The price on landscape timbers has finally dropped, so I'm getting ready to build my new raised hop beds. I'll prep everything this summer, and transplant late winter before they come out of dormancy.
How deep will rhizomes go before tunneling under an obstacle and popping up on the other side?
I know the roots can grow very deep, but the rhizomes typically grow horizontally near the surface. I want to lay enough courses of timber to fully contain each plant, but don't want to waste money, effort and soil installing extra courses that aren't necessary. I'm guessing that when they hit an obstacle, most of the time they'll turn towards the surface. I just don't want to deal with the ones that head down instead, then pop up in the middle of my yard a year later.
I had mine in two temporary locations for a while. One was right where the patio, lawn, and the planter next to the house is. The planter and lawn are separated by concrete curbing and I still haven't seen any hops trying to come up through the lawn.

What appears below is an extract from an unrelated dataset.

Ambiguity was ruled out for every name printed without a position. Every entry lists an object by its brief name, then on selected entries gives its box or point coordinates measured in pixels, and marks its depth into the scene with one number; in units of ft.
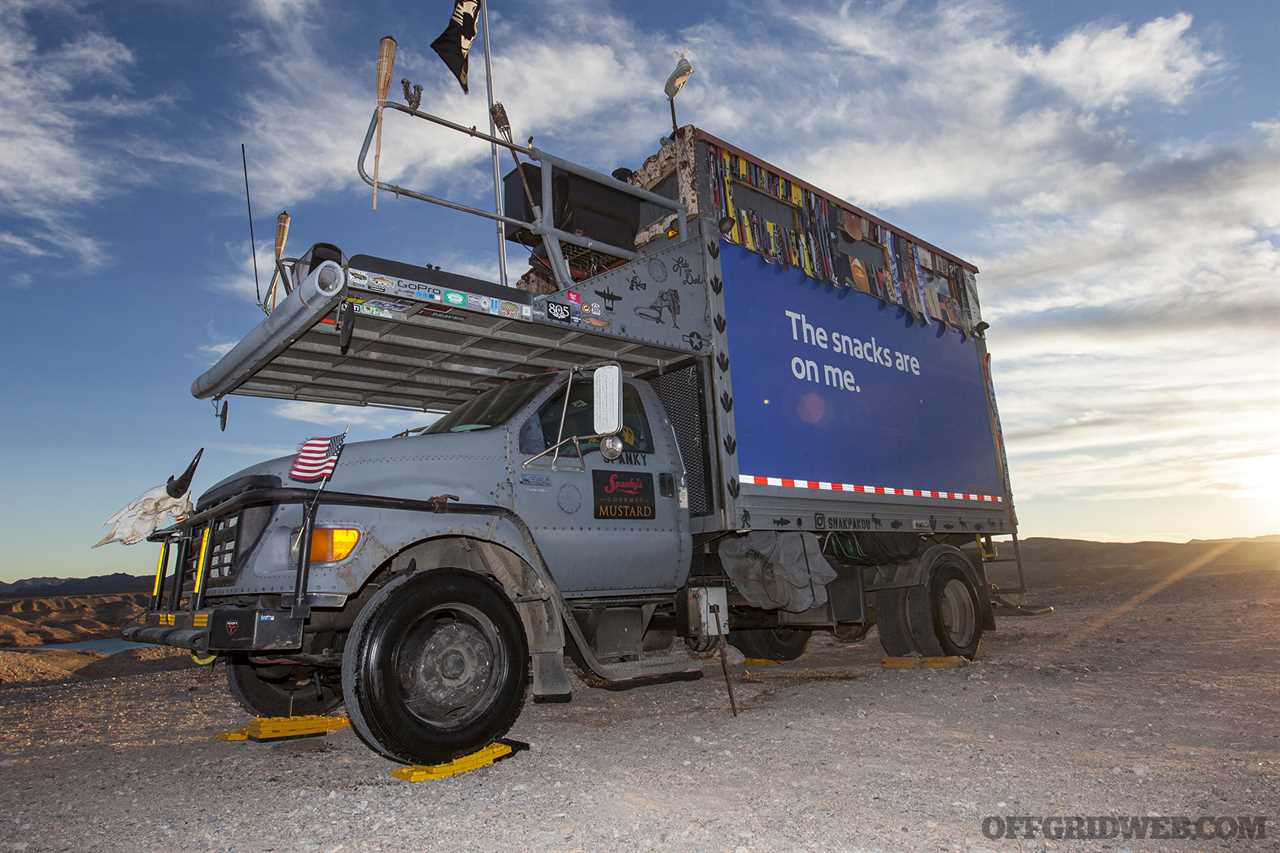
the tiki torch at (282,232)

My other temporary location was over in the corner of our yard where the previous owner had put down some 12x12 concrete pavers. I pulled a couple of pavers up and planted my hops there. When I finally built my trellis I dug them all up and moved them to their permanent home. They had sent out a ton of rhizomes under the pavers, but none of them were more than three or four inches down.
So long story short, based on my experience they don't tend to burrow under obstacles much.